From 9ca7e877b24cef095fef92a7aa25d3795b74f69d Mon Sep 17 00:00:00 2001
From: Linfeng Zheng <zlinfeng@nvidia.com>
Date: Thu, 28 Aug 2025 23:15:20 +0800
Subject: [PATCH] fix gqa issue for blackwell fmha.py (#2599)

---
 examples/python/CuTeDSL/blackwell/fmha.py | 27 +++++------------------
 1 file changed, 5 insertions(+), 22 deletions(-)

diff --git a/examples/python/CuTeDSL/blackwell/fmha.py b/examples/python/CuTeDSL/blackwell/fmha.py
index 537d9b43..259ddb85 100644
--- a/examples/python/CuTeDSL/blackwell/fmha.py
+++ b/examples/python/CuTeDSL/blackwell/fmha.py
@@ -437,7 +437,7 @@ class BlackwellFusedMultiHeadAttentionForward:
         # (s, d, ((h_r, h_k), b))
         q_layout = cute.make_layout(
             (s_q, d, ((h_r, h_k), b_qo)),
-            stride=(d * h_r * h_k, 1, ((d * h_k, d), stride_b_qo)),
+            stride=(d * h_r * h_k, 1, ((d, d * h_r), stride_b_qo)),
         )
         q = cute.make_tensor(q_iter + qo_offset, q_layout)
         # (s, d, ((h_r, h_k), b)), 0-stride for h_r to broadcast
@@ -455,7 +455,7 @@ class BlackwellFusedMultiHeadAttentionForward:
         # (s, d, ((h_r, h_k), b))
         o_layout = cute.make_layout(
             (s_q, d, ((h_r, h_k), b_qo)),
-            stride=(d * h_r * h_k, 1, ((d * h_k, d), stride_b_qo)),
+            stride=(d * h_r * h_k, 1, ((d, d * h_r), stride_b_qo)),
         )
         o = cute.make_tensor(o_iter + qo_offset, o_layout)

> **Data excerpts**
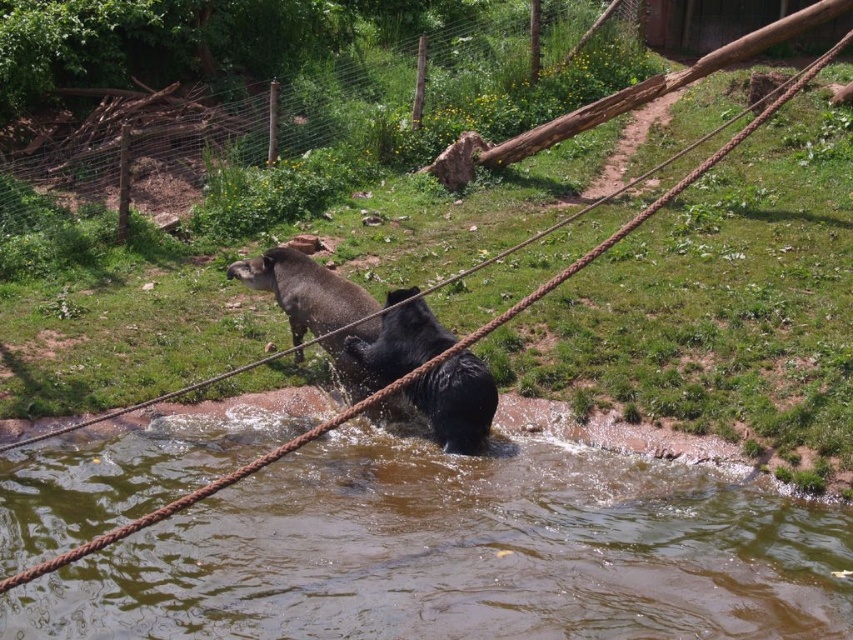
Question: Does brown muddy water at lower center appear on the right side of shiny black bear at center?

Choices:
 (A) no
 (B) yes

Answer: (B)

Question: Is brown muddy water at lower center to the right of shiny black bear at center from the viewer's perspective?

Choices:
 (A) no
 (B) yes

Answer: (B)

Question: Which point is closer to the camera?

Choices:
 (A) (22, 628)
 (B) (413, 330)

Answer: (A)

Question: Is the position of brown muddy water at lower center more distant than that of shiny black bear at center?

Choices:
 (A) yes
 (B) no

Answer: (B)

Question: Which point appears farthest from the camera in this image?

Choices:
 (A) (701, 522)
 (B) (469, 420)

Answer: (B)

> **What you will do**
A: In the fmha.py patch, what new head stride does the line for q_layout use in place of ((d * h_k, d), stride_b_qo)?
B: Extend the fmha.py patch past its last line, keeping the same diff format.

> **Answers for this exercise**
A: ((d, d * h_r), stride_b_qo)

B:
@@ -2953,32 +2953,13 @@ def run(
         h_q = q.shape[2]
         h_k = k.shape[2]
 
-        if not h_q == h_k:
-            repeat_factor = h_q // h_k
-            # nested tensor can not be broadcasted directly
-            if k.is_nested:
-                k_offsets = k.offsets()
-                v_offsets = v.offsets()
-                k_values = k.values().repeat(1, repeat_factor, 1)
-                v_values = v.values().repeat(1, repeat_factor, 1)
-
-                k = torch.nested.nested_tensor_from_jagged(
-                    values=k_values, offsets=k_offsets
-                )
-                v = torch.nested.nested_tensor_from_jagged(
-                    values=v_values, offsets=v_offsets
-                )
-            else:
-                k = k.repeat(1, 1, repeat_factor, 1)
-                v = v.repeat(1, 1, repeat_factor, 1)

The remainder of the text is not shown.